Extracted records
------------------------------------------------------------------------
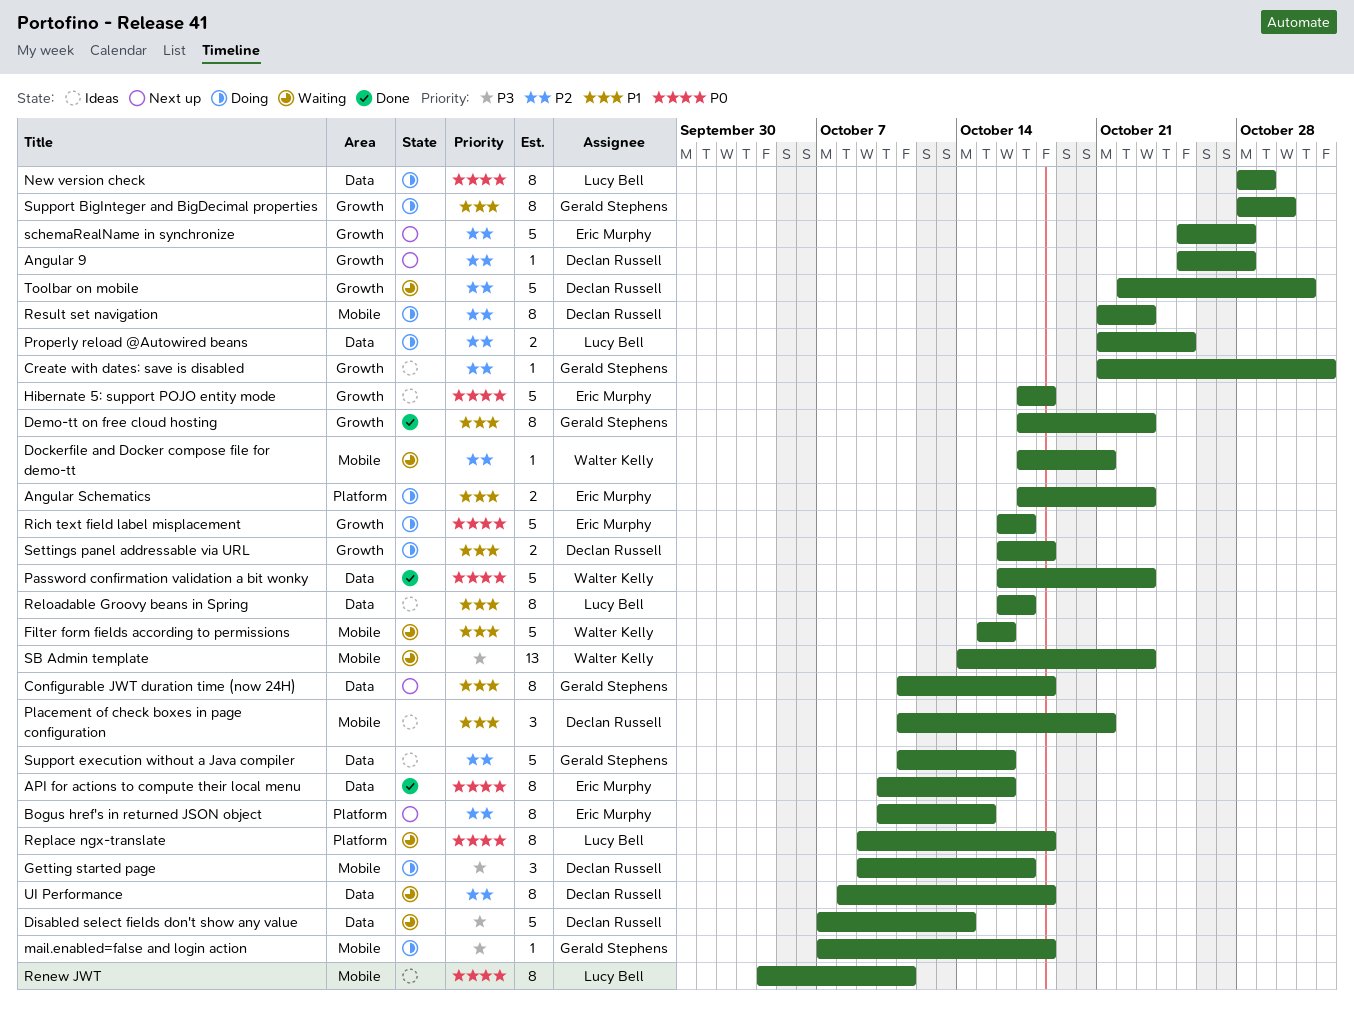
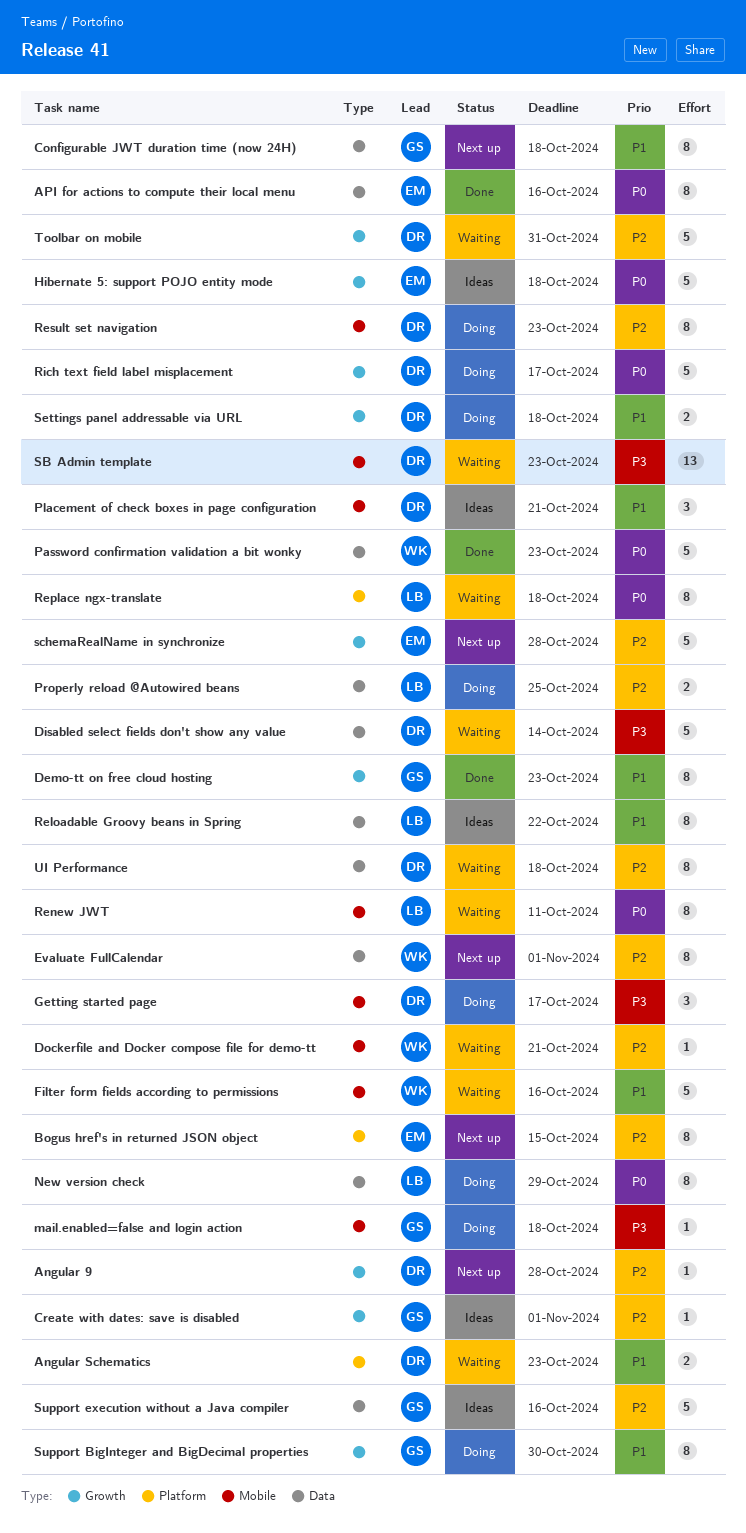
Angular Schematics, status: Doing -> Waiting
Angular Schematics, owner: Eric Murphy -> Declan Russell
Evaluate FullCalendar: none -> present
Reloadable Groovy beans in Spring, due: Oct 17 -> Oct 22
Renew JWT, status: Ideas -> Waiting
Rich text field label misplacement, owner: Eric Murphy -> Declan Russell
SB Admin template, owner: Walter Kelly -> Declan Russell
------------------------------------------------------------------------
> Your objective: Write out, word for word, every line from the one containing "Rich text field" through the last line of the records above.

> Exercise response:
Rich text field label misplacement, owner: Eric Murphy -> Declan Russell
SB Admin template, owner: Walter Kelly -> Declan Russell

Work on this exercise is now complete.